◆ SELECTED TEXT:

[START]

Hoi,
Ask yourself, what is it that you get with a more "scientific" approach. Is
it commitment and involvement and who gets involved when science decides
who to select as a special case?
My point is very much that arguments like this forget what it is we want to
achieve. A barnstar is from me (my involvement) to someone else (my
appreciation). I do not care for scientific when it follows that my
involvement is not welcome.
Thanks,
GerardM
On 19 October 2015 at 07:24, Pine W <[email protected]> wrote:
> As much as I like the barnstar system, it's highly subjective and
> inconsistent. I'd like to see a more systematic approach. Perhaps this
> could be combined with some of Aaron's work about edit quality.

[END]

◆ DATA LINES:
[START]

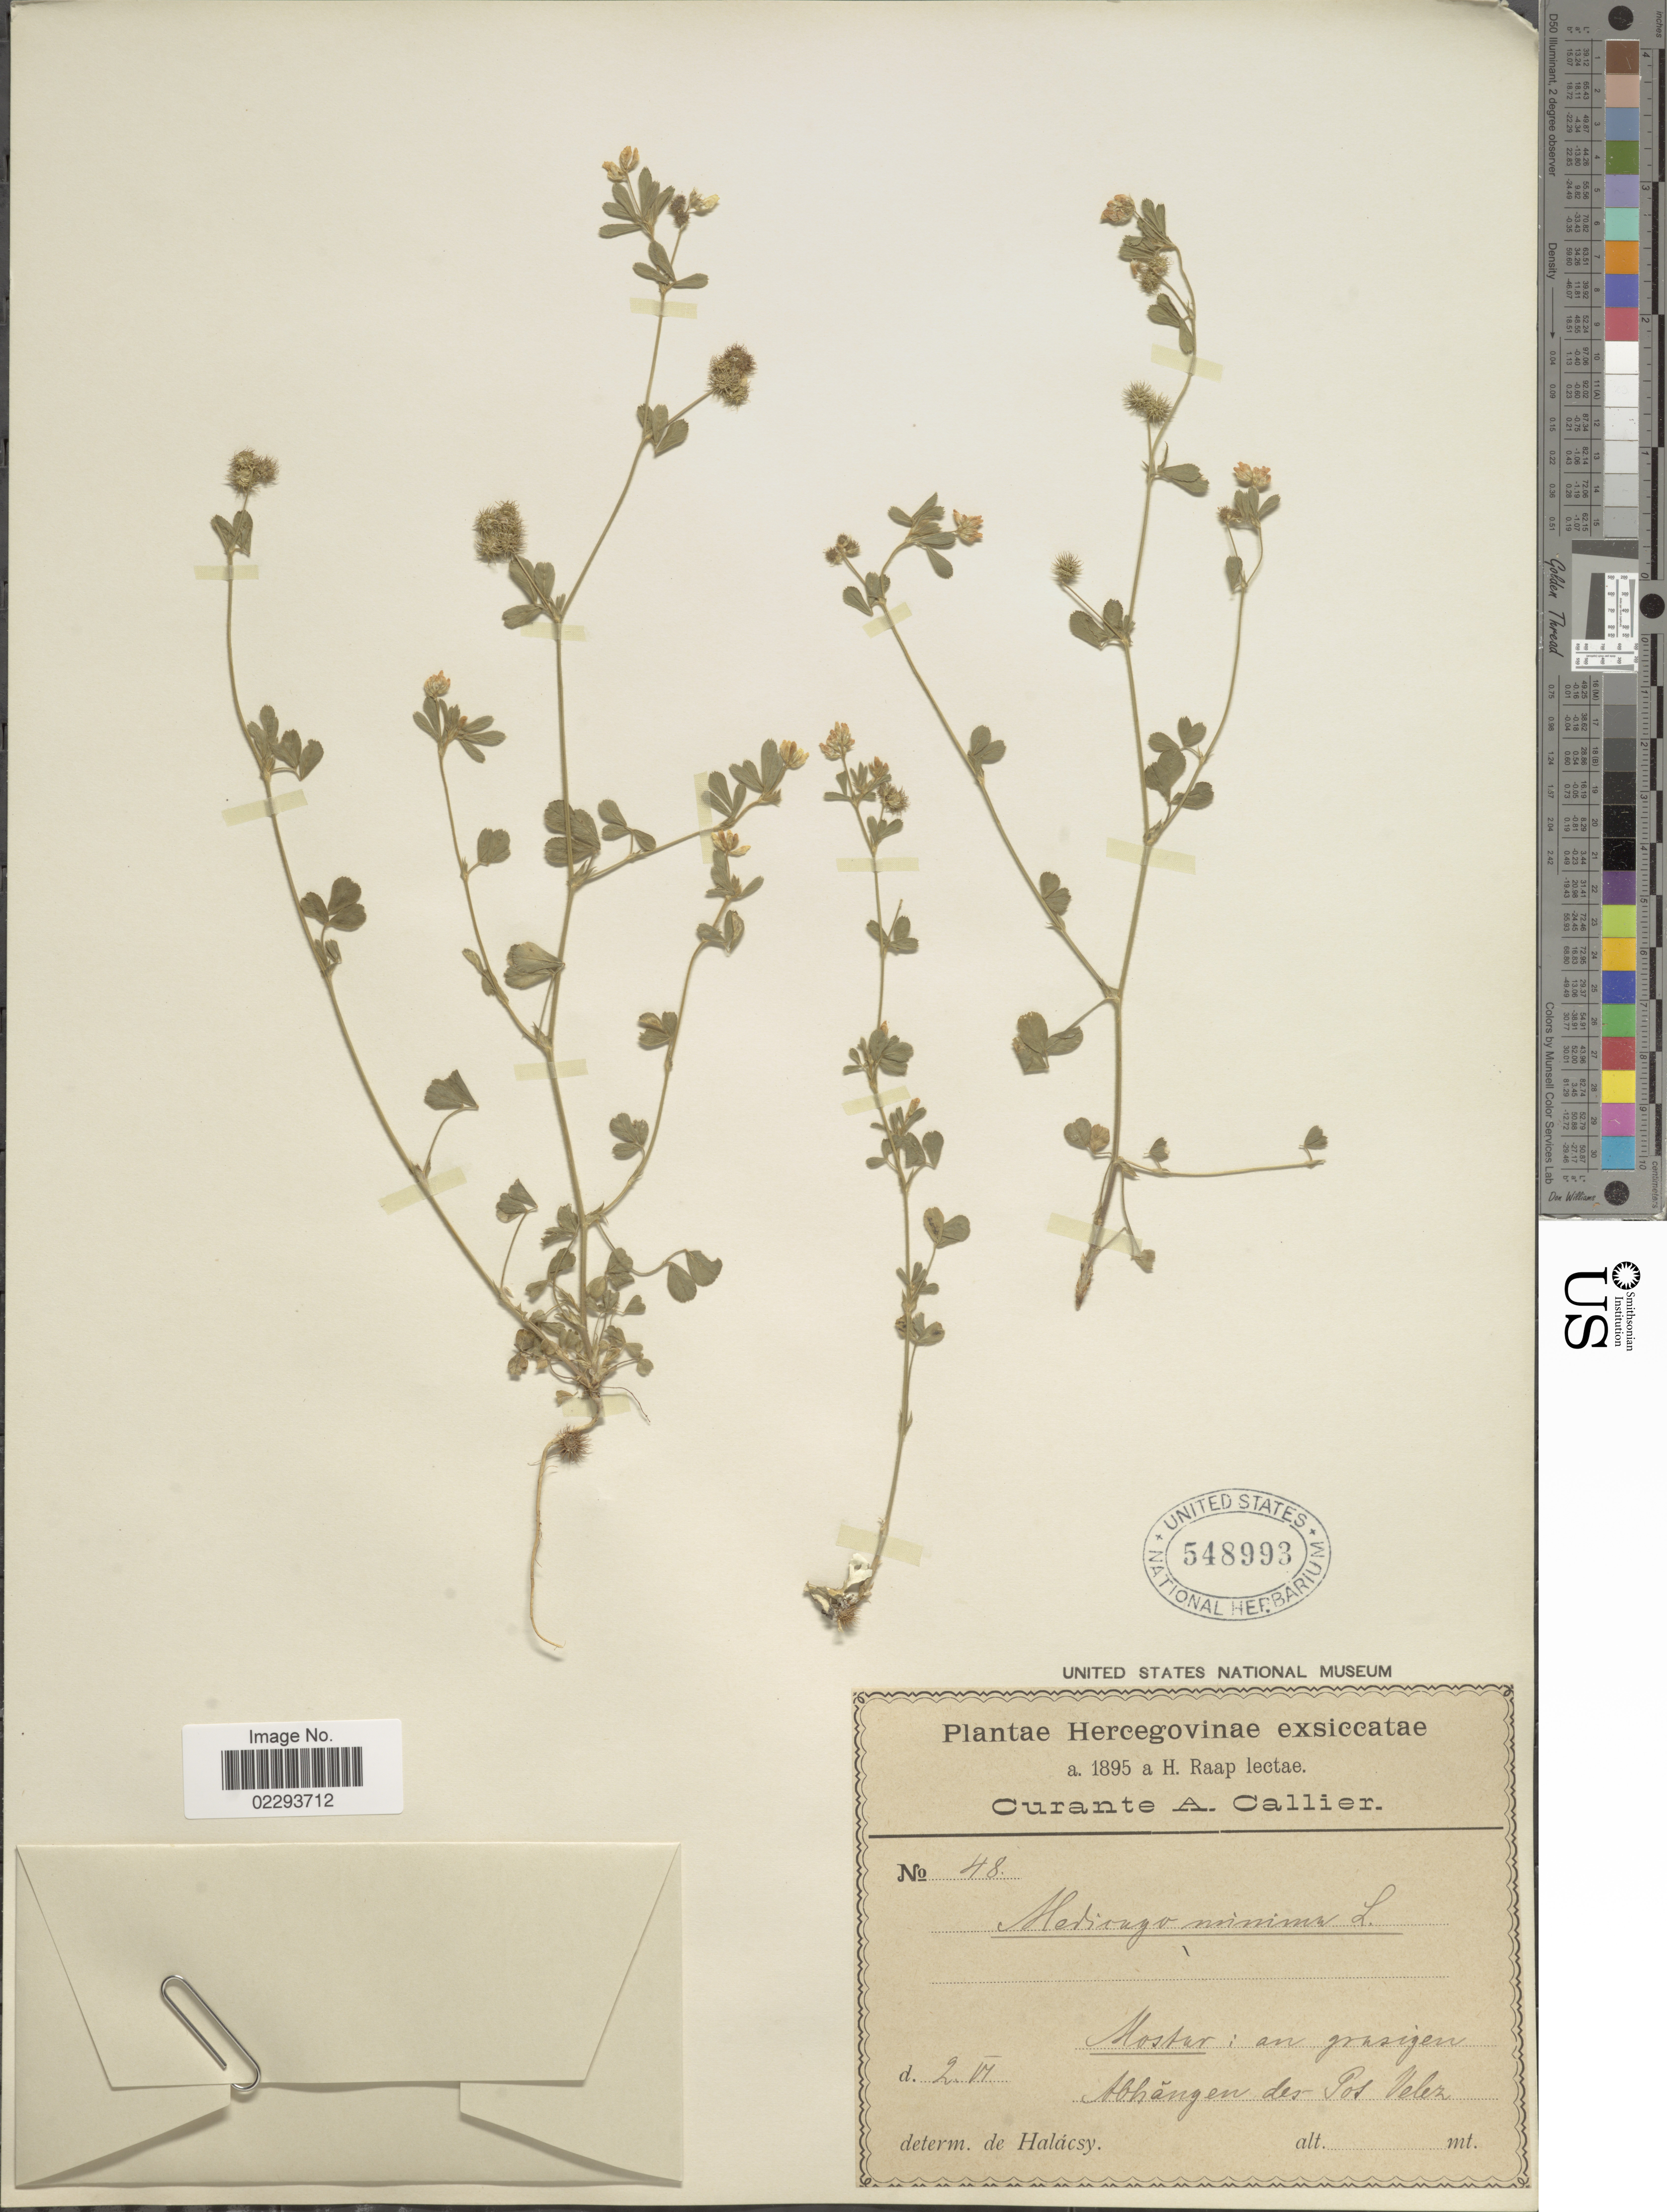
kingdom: Plantae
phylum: Tracheophyta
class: Magnoliopsida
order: Fabales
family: Fabaceae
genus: Medicago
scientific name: Medicago minima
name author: Lam.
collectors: H. Raap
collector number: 48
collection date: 1895-06-02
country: Bosnia and Herzegovina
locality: Hervegovinae. Moster: an grasigen Abhangen der Pos Velez.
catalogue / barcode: US 548993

[END]

◆ SET OF TASKS:
A) In the barnstar email, on what date did Pine W write the quoted message?
B) Please carry on the barnstar email from the point where it stops.

◆ RESPONSES TO THE TASKS:
A) 19 October 2015

B)
>
> On Sat, Oct 17, 2015 at 2:52 AM, WereSpielChequers <
> [email protected]> wrote:
>
>> We have a complex set of "badges", some, as Kerry pointed out are
>> available to everyone who qualifies for them, some are based on the
>> statistics of your account - tenure, edit count, articles created. Others
>> are based on things you've been awarded by others, the bronze stars for
>> featured articles, but also userboxes for everything from userrights to
>> number of DYKs. Barnstars are a key subset that can only be awarded by
>> others. There are Barnstars available for a huge range of things, even
>> civility and diplomacy. It would be interesting and probably salutary to do
>> a study on which Barnstars are awarded, my suspicion is that the anti
>> vandalism ones may well be the most frequent. I would also encourage
>> everyone to lead by example and actually use the Barnstar system for people
>> who have made extraordinary contributions. But be careful not to devalue
>> the system by for example giving one to everyone who reports a bug in
>> visual editor - in the past when we had lots of adolescents and teenagers
>> in the community there was a craze for creating secret pages with a
>> Barnstar award for finding them; so if you give out Barnstars too freely
>> you risk being thought of as the sort of immature adolescent that usually
>> makes that sort of mistake.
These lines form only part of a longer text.